Israeli intelligence officials spying on Russian government hackers found Russians were
using Kaspersky Lab antivirus software that is also used by 400 million people globally, including U.S. government agencies, according to media reports on Tuesday.
An advise by Israeli officials was over 2 years ago that U.S counterparts should be aware of the Russian intrusion.
However, an order Kaspersky software removed from government computers was only official last month.
Israeli spies had also found in Kaspersky's network hacking tools that could only have come from the U.S. National Security Agency.
After an investigation, the NSA found that those tools were in possession of the Russian government, the Post said.

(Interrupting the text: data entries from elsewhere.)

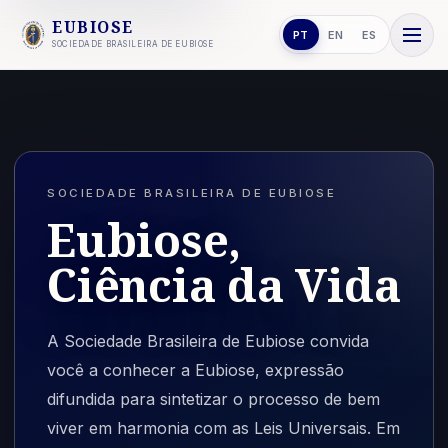
EUBIOSE
PT
EN
ES
SOCIEDADE BRASILEIRA DE EUBIOSE
SOCIEDADE BRASILEIRA DE EUBIOSE
Eubiose,
Ciência da Vida
A Sociedade Brasileira de Eubiose convida
você a conhecer a Eubiose, expressão
difundida para sintetizar o processo de bem
viver em harmonia com as Leis Universais. Em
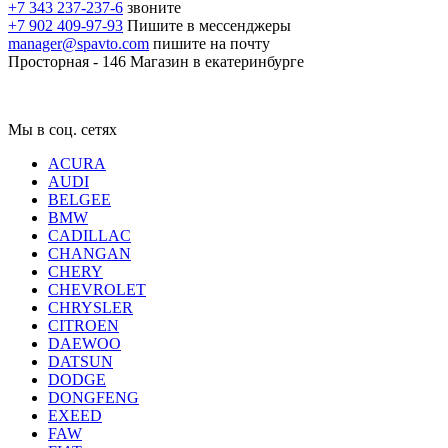
+7 343 237-237-6
звоните
+7 902 409-97-93
Пишите в мессенджеры
manager@spavto.com
пишите на почту
Просторная - 146
Магазин в екатеринбурге
Мы в соц. сетях
ACURA
AUDI
BELGEE
BMW
CADILLAC
CHANGAN
CHERY
CHEVROLET
CHRYSLER
CITROEN
DAEWOO
DATSUN
DODGE
DONGFENG
EXEED
FAW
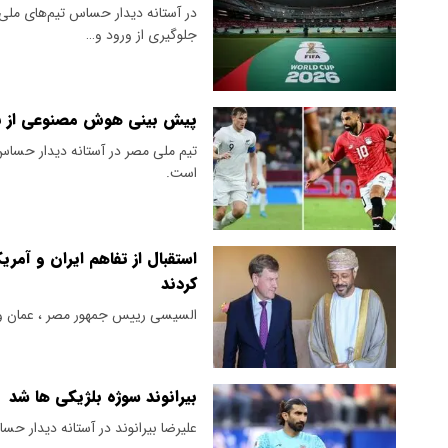
جلوگیری از ورود و…
پیش بینی هوش مصنوعی از نتی
است.
استقبال از تفاهم ایران و آمری
کردند
السیسی رییس جمهور مصر ، عمان و آلم
بیرانوند سوژه بلژیکی ها شد
علیرضا بیرانوند در آستانه دیدار ح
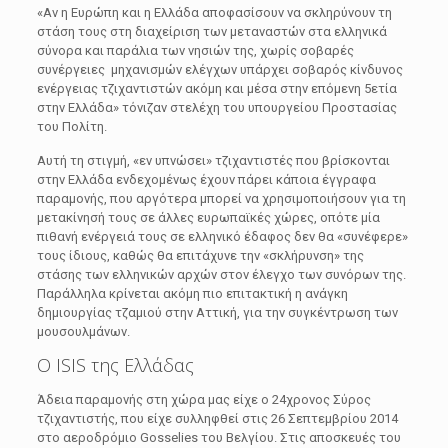
«Αν η Ευρώπη και η Ελλάδα αποφασίσουν να σκληρύνουν τη
στάση τους στη διαχείριση των μεταναστών στα ελληνικά
σύνορα και παράλια των νησιών της, χωρίς σοβαρές
συνέργειες μηχανισμών ελέγχων υπάρχει σοβαρός κίνδυνος
ενέργειας τζιχαντιστών ακόμη και μέσα στην επόμενη 5ετία
στην Ελλάδα» τόνιζαν στελέχη του υπουργείου Προστασίας
του Πολίτη.
Αυτή τη στιγμή, «εν υπνώσει» τζιχαντιστές που βρίσκονται
στην Ελλάδα ενδεχομένως έχουν πάρει κάποια έγγραφα
παραμονής, που αργότερα μπορεί να χρησιμοποιήσουν για τη
μετακίνησή τους σε άλλες ευρωπαϊκές χώρες, οπότε μία
πιθανή ενέργειά τους σε ελληνικό έδαφος δεν θα «συνέφερε»
τους ίδιους, καθώς θα επιτάχυνε την «σκλήρυνση» της
στάσης των ελληνικών αρχών στον έλεγχο των συνόρων της.
Παράλληλα κρίνεται ακόμη πιο επιτακτική η ανάγκη
δημιουργίας τζαμιού στην Αττική, για την συγκέντρωση των
μουσουλμάνων.
Ο ISIS της Ελλάδας
Άδεια παραμονής στη χώρα μας είχε ο 24χρονος Σύρος
τζιχαντιστής, που είχε συλληφθεί στις 26 Σεπτεμβρίου 2014
στο αεροδρόμιο Gosselies του Βελγίου. Στις αποσκευές του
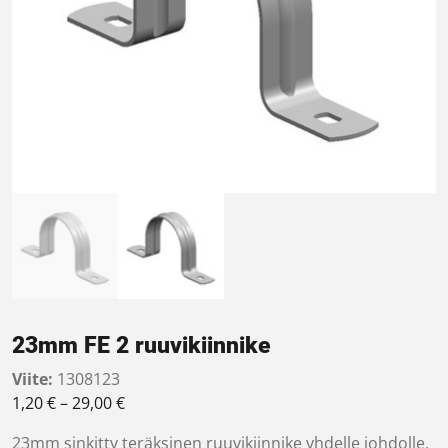
23mm FE 2 ruuvikiinnike
Viite:
1308123
Hintaluokka: 1,20 € - 29,00 €
1,20
€
–
29,00
€
23mm sinkitty teräksinen ruuvikiinnike yhdelle johdolle.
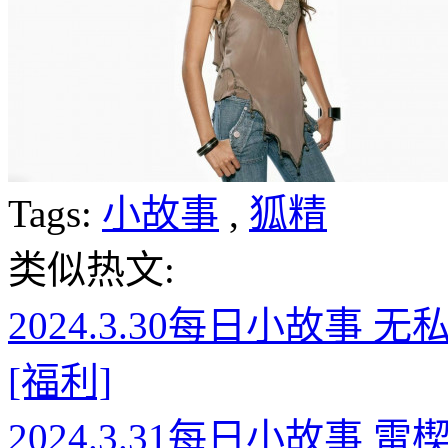
Tags:
小故事
,
狐精
类似热文:
2024.3.30每日小故事
[福利]
2024.3.31每日小故事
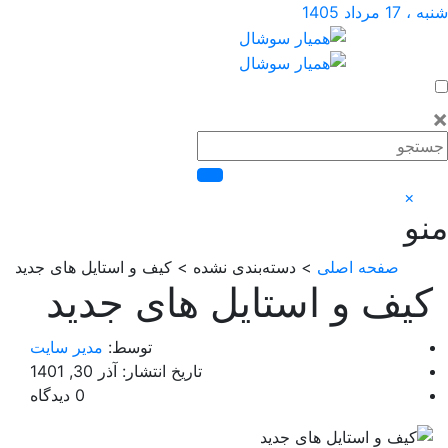
اد 1405
×
صفحه اصلی
> دسته‌بندی نشده > کیف و استایل های جدید
یف و استایل های جدید
توسط:
مدیر سایت
تاریخ انتشار: آذر 30, 1401
0 دیدگاه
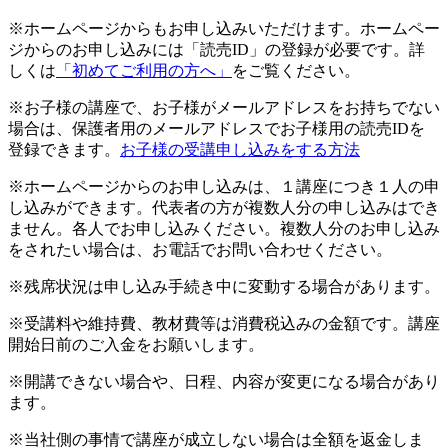
※ホームページからもお申し込みいただけます。ホームペー
ジからのお申し込みには「読売ID」の登録が必要です。詳
しくは
「初めてご利用の方へ」
をご覧ください。
※お子様の講座で、お子様がメールアドレスをお持ちでない
場合は、保護者用のメールアドレスでお子様用の読売IDを
登録できます。
お子様の受講申し込みをする方法
※ホームページからのお申し込みは、１講座につき１人の申
し込みができます。代表者の方が複数人分の申し込みはでき
ません。各人でお申し込みください。複数人分のお申し込み
をされたい場合は、お電話でお問い合わせください。
※残席状況は申し込み手続き中に変動する場合があります。
※受講料や維持費、教材費等は消費税込みの金額です。講座
開始日前のご入金をお願いします。
※開講できない場合や、日程、内容が変更になる場合があり
ます。
※当社側の事情で講座が成立しない場合は全額を返金しま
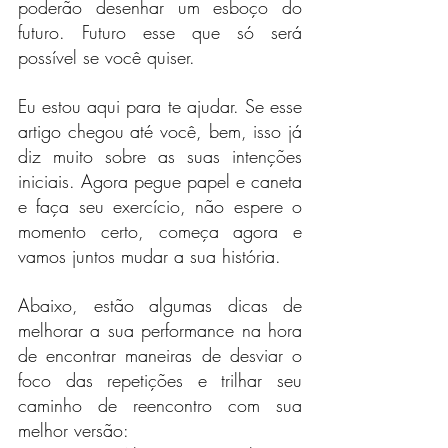
poderão desenhar um esboço do 
futuro. Futuro esse que só será 
possível se você quiser.
Eu estou aqui para te ajudar. Se esse 
artigo chegou até você, bem, isso já 
diz muito sobre as suas intenções 
iniciais. Agora pegue papel e caneta 
e faça seu exercício, não espere o 
momento certo, começa agora e 
vamos juntos mudar a sua história.
Abaixo, estão algumas dicas de 
melhorar a sua performance na hora 
de encontrar maneiras de desviar o 
foco das repetições e trilhar seu 
caminho de reencontro com sua 
melhor versão:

And late last month, the U.S. National Intelligence Council completed a classified report that it shared with NATO allies concluding that Russia's FSB intelligence service had "probable access" to Kaspersky customer databases and source code. Accordingly, that access could help enable cyber attacks against U.S. government, commercial and industrial control networks, the Washington Post reported.
National Security Agency and the White House declined to comment, as did the Israeli Embassy, while the Russian Embassy did not respond to requests for comment.
Kaspersky spokeswoman Sarah Kitsos told the Washington Post on Tuesday that "as a private company, Kaspersky Lab does not have inappropriate ties to any government, including Russia, and the only conclusion seems to be that Kaspersky Lab is caught in the middle of a geopolitical fight." She said the company "does not possess any knowledge" of Israel's hack, the Post said.
U.S. intelligence agencies have concluded that Russian President Vladimir Putin ordered a multipronged digital influence operation last year in an attempt to help Donald Trump win the White House, a charge Moscow denies.